Eles incluem Drake's One Dance com Wizkid e Kyla; Mia de Drake e Bad Bunny; Despacito Remix de Luis Fonsi com Justin Bieber e Daddy Yankee e seu Échame La Culpa com Demi Lovato; Dame Tu Cosita de El Chombo com Cutty Ranks; Durá, Rompe, Gasolina e Shaky Shaky do Papai Yankee; Taki Taki do DJ Snake com Selena Gomez, Ozuna, Cardi B; Nós Somos Um de Pitbull (Ole Ola); e muito mais.
O caso de Ed Sheeran é semelhante?
Em 2022, o cantor pop britânico Ed Sheeran apresentou uma moção para rejeitar o processo de direitos autorais movido contra ele por alegações de que sua música Thinking Out Loud havia roubado progressões de acordes harmônicos de Let's Get It On, de Marvin Gaye. Os advogados de Sheeran, Pryor Cashman LLP (sim, a mesma empresa que representa Fonsi, Bieber e outros contra Steely e Clevie), admitiram que as músicas tinham progressões de acordes semelhantes, mas argumentaram que os acordes são genéricos e podem ser usados por qualquer pessoa.

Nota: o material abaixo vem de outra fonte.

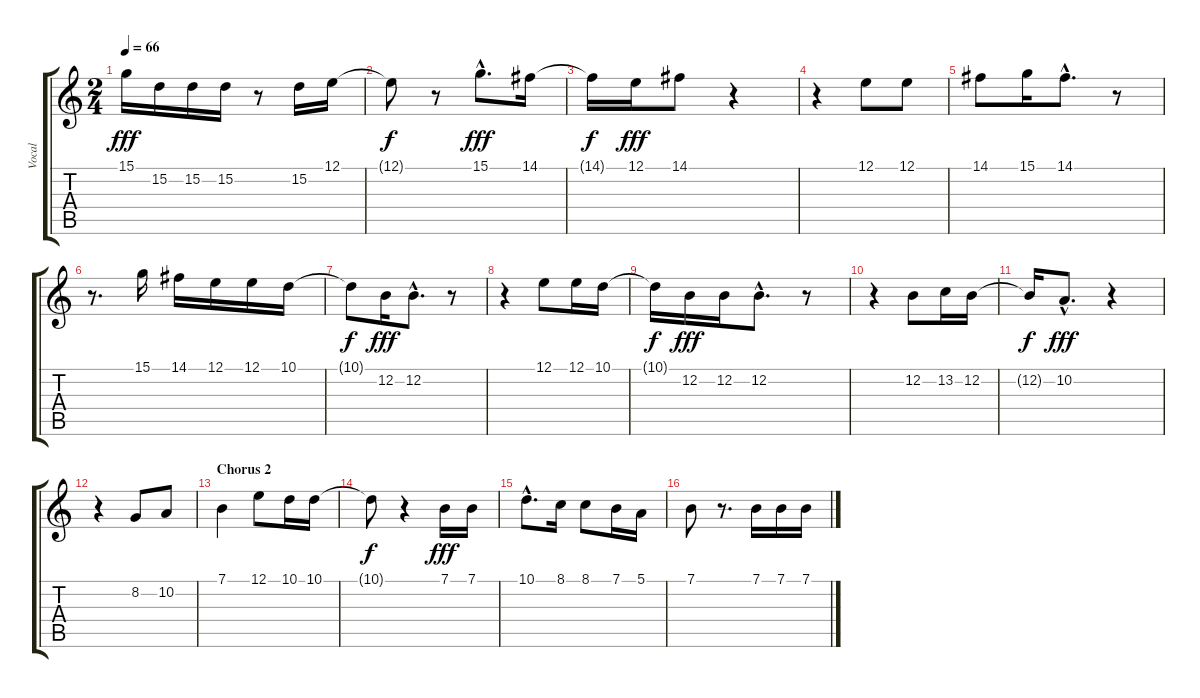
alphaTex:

\track ("Vocal" "Vocal") {instrument voiceoohs}
\staff {score tabs}
\tuning (E4 B3 G3 D3 A2 E2) {hide}
\ts (2 4)
\tempo 66
\clef g2
\ks c
15.1.16{dy fff} 15.2.16 15.2.16 15.2.16 r.8 15.2.16 12.1.16 |
12.1{t}.8{dy f} r.8 15.1{hac}.8{d dy fff} 14.1.16 |
14.1{t}.16{dy f} 12.1.16{dy fff} 14.1.8 r.4 |
r.4 12.1.8 12.1.8 |
14.1.8 15.1.16 14.1{hac}.8{d} r.8 |
r.8{d} 15.1.16 14.1.16 12.1.16 12.1.16 10.1.16 |
10.1{t}.8{dy f} 12.2.16{dy fff} 12.2{hac}.8{d} r.8 |
r.4 12.1.8 12.1.16 10.1.16 |
10.1{t}.16{dy f} 12.2.16{dy fff} 12.2.16 12.2{hac}.8{d} r.8 |
r.4 12.2.8 13.2.16 12.2.16 |
12.2{t}.16{dy f} 10.2{hac}.8{d dy fff} r.4 |
r.4 8.2.8 10.2.8 |
\section ("" "Chorus 2")
7.1.4 12.1.8 10.1.16 10.1.16 |
10.1{t}.8{dy f} r.4 7.1.16{dy fff} 7.1.16 |
10.1{hac}.8{d} 8.1.16 8.1.8 7.1.16 5.1.16 |
7.1.8 r.8{d} 7.1.16 7.1.16 7.1.16
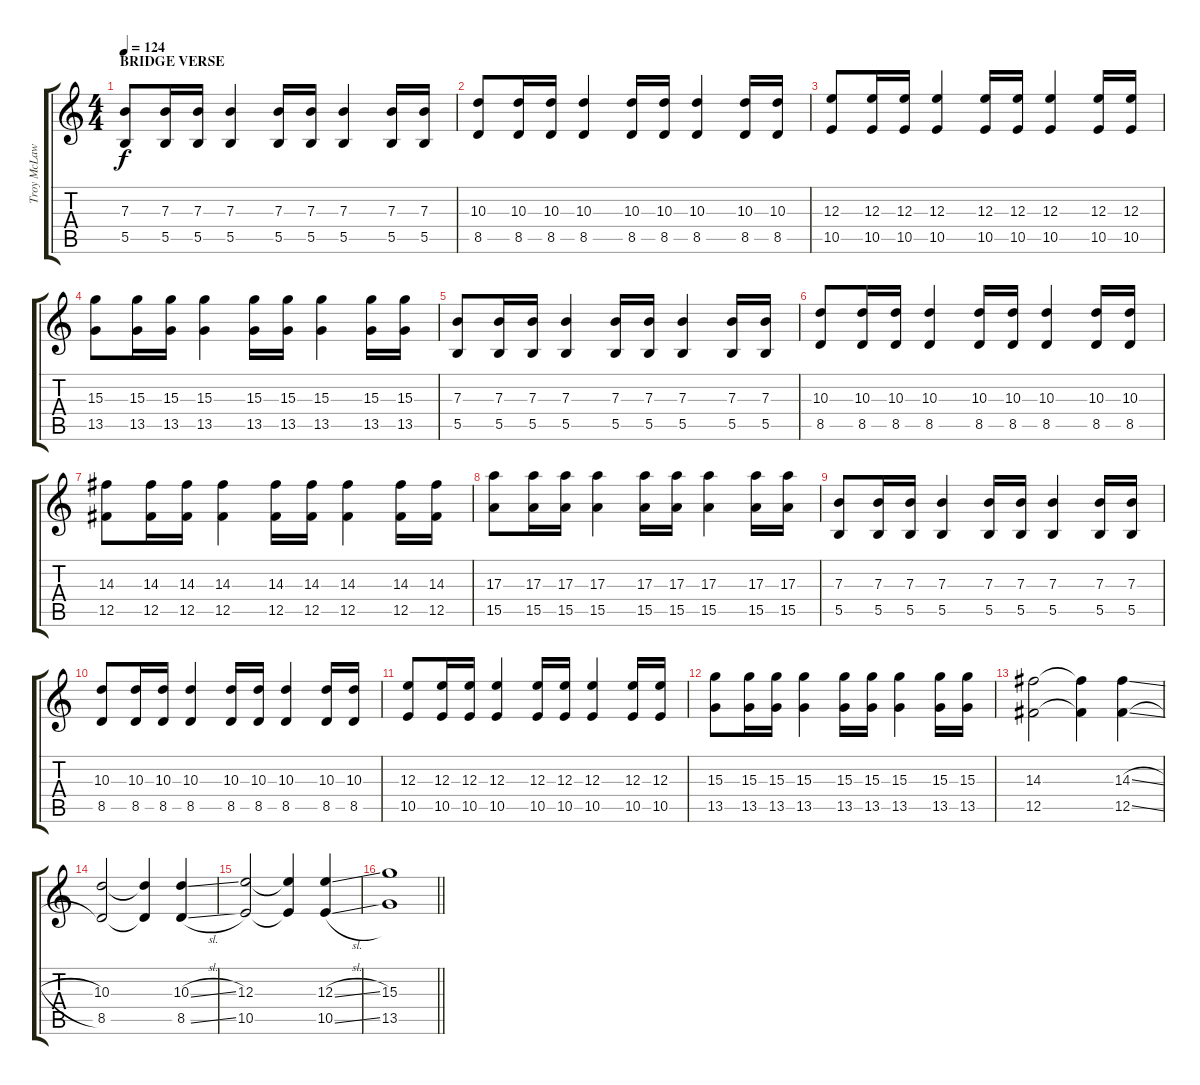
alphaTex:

\track ("Troy McLawhorn - rhythm guitar" "Troy McLaw") {instrument distortionguitar}
\staff {score tabs}
\tuning (Db4 Ab3 E3 B2 Gb2 B1) {hide}
\ts (4 4)
\section ("" "BRIDGE VERSE")
\tempo 124
\clef g2
\ks c
(7.3 5.5).8{dy f} (7.3 5.5).16 (7.3 5.5).16 (7.3 5.5).4 (7.3 5.5).16 (7.3 5.5).16 (7.3 5.5).4 (7.3 5.5).16 (7.3 5.5).16 |
(10.3 8.5).8 (10.3 8.5).16 (10.3 8.5).16 (10.3 8.5).4 (10.3 8.5).16 (10.3 8.5).16 (10.3 8.5).4 (10.3 8.5).16 (10.3 8.5).16 |
(12.3 10.5).8 (12.3 10.5).16 (12.3 10.5).16 (12.3 10.5).4 (12.3 10.5).16 (12.3 10.5).16 (12.3 10.5).4 (12.3 10.5).16 (12.3 10.5).16 |
(15.3 13.5).8 (15.3 13.5).16 (15.3 13.5).16 (15.3 13.5).4 (15.3 13.5).16 (15.3 13.5).16 (15.3 13.5).4 (15.3 13.5).16 (15.3 13.5).16 |
(7.3 5.5).8 (7.3 5.5).16 (7.3 5.5).16 (7.3 5.5).4 (7.3 5.5).16 (7.3 5.5).16 (7.3 5.5).4 (7.3 5.5).16 (7.3 5.5).16 |
(10.3 8.5).8 (10.3 8.5).16 (10.3 8.5).16 (10.3 8.5).4 (10.3 8.5).16 (10.3 8.5).16 (10.3 8.5).4 (10.3 8.5).16 (10.3 8.5).16 |
(14.3 12.5).8 (14.3 12.5).16 (14.3 12.5).16 (14.3 12.5).4 (14.3 12.5).16 (14.3 12.5).16 (14.3 12.5).4 (14.3 12.5).16 (14.3 12.5).16 |
(17.3 15.5).8 (17.3 15.5).16 (17.3 15.5).16 (17.3 15.5).4 (17.3 15.5).16 (17.3 15.5).16 (17.3 15.5).4 (17.3 15.5).16 (17.3 15.5).16 |
(7.3 5.5).8 (7.3 5.5).16 (7.3 5.5).16 (7.3 5.5).4 (7.3 5.5).16 (7.3 5.5).16 (7.3 5.5).4 (7.3 5.5).16 (7.3 5.5).16 |
(10.3 8.5).8 (10.3 8.5).16 (10.3 8.5).16 (10.3 8.5).4 (10.3 8.5).16 (10.3 8.5).16 (10.3 8.5).4 (10.3 8.5).16 (10.3 8.5).16 |
(12.3 10.5).8 (12.3 10.5).16 (12.3 10.5).16 (12.3 10.5).4 (12.3 10.5).16 (12.3 10.5).16 (12.3 10.5).4 (12.3 10.5).16 (12.3 10.5).16 |
(15.3 13.5).8 (15.3 13.5).16 (15.3 13.5).16 (15.3 13.5).4 (15.3 13.5).16 (15.3 13.5).16 (15.3 13.5).4 (15.3 13.5).16 (15.3 13.5).16 |
(14.3 12.5).2 (14.3{t} 12.5{t}).4 (14.3{sl} 12.5{sl}).4 |
(10.3 8.5).2 (10.3{t} 8.5{t}).4 (10.3{sl} 8.5{sl}).4 |
(12.3 10.5).2 (12.3{t} 10.5{t}).4 (12.3{sl} 10.5{sl}).4 |
\barLineRight lightlight
(15.3 13.5).1
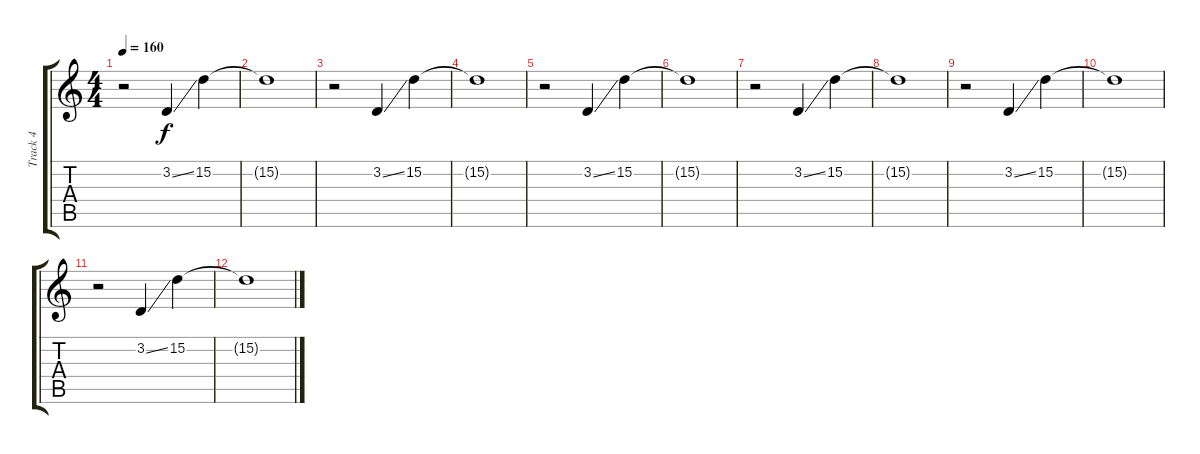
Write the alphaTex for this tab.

\track ("Track 4" "Track 4") {instrument lead2sawtooth}
\staff {score tabs}
\tuning (E4 B3 G3 D3 A2 D2) {hide}
\ts (4 4)
\tempo 160
\clef g2
\ks c
r.2{dy f} 3.2{ss}.4 15.2.4 |
15.2{t}.1 |
r.2 3.2{ss}.4 15.2.4 |
15.2{t}.1 |
r.2 3.2{ss}.4 15.2.4 |
15.2{t}.1 |
r.2 3.2{ss}.4 15.2.4 |
15.2{t}.1 |
r.2 3.2{ss}.4 15.2.4 |
15.2{t}.1 |
r.2 3.2{ss}.4 15.2.4 |
15.2{t}.1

Um juiz dos EUA negou a tentativa de Sheeran de arquivar o caso, decidindo em vez disso que um júri deveria decidir sobre as semelhanças entre sua música e a do falecido cantor da Motown. O juiz citou "divergência entre especialistas musicais de ambos os lados do processo como motivo para ordenar o julgamento civil".
De acordo com a BBC, a ideia de um julgamento com júri era algo que Sheeran não desejava, já que os advogados de direitos autorais muitas vezes argumentaram que não apenas os jurados têm dificuldade em entender as complexidades da lei de direitos autorais, mas também não são necessariamente uma prova de plágio".
Em maio de 2023, o júri finalmente considerou Sheeran não responsável por violação de direitos autorais, informou o Guardian.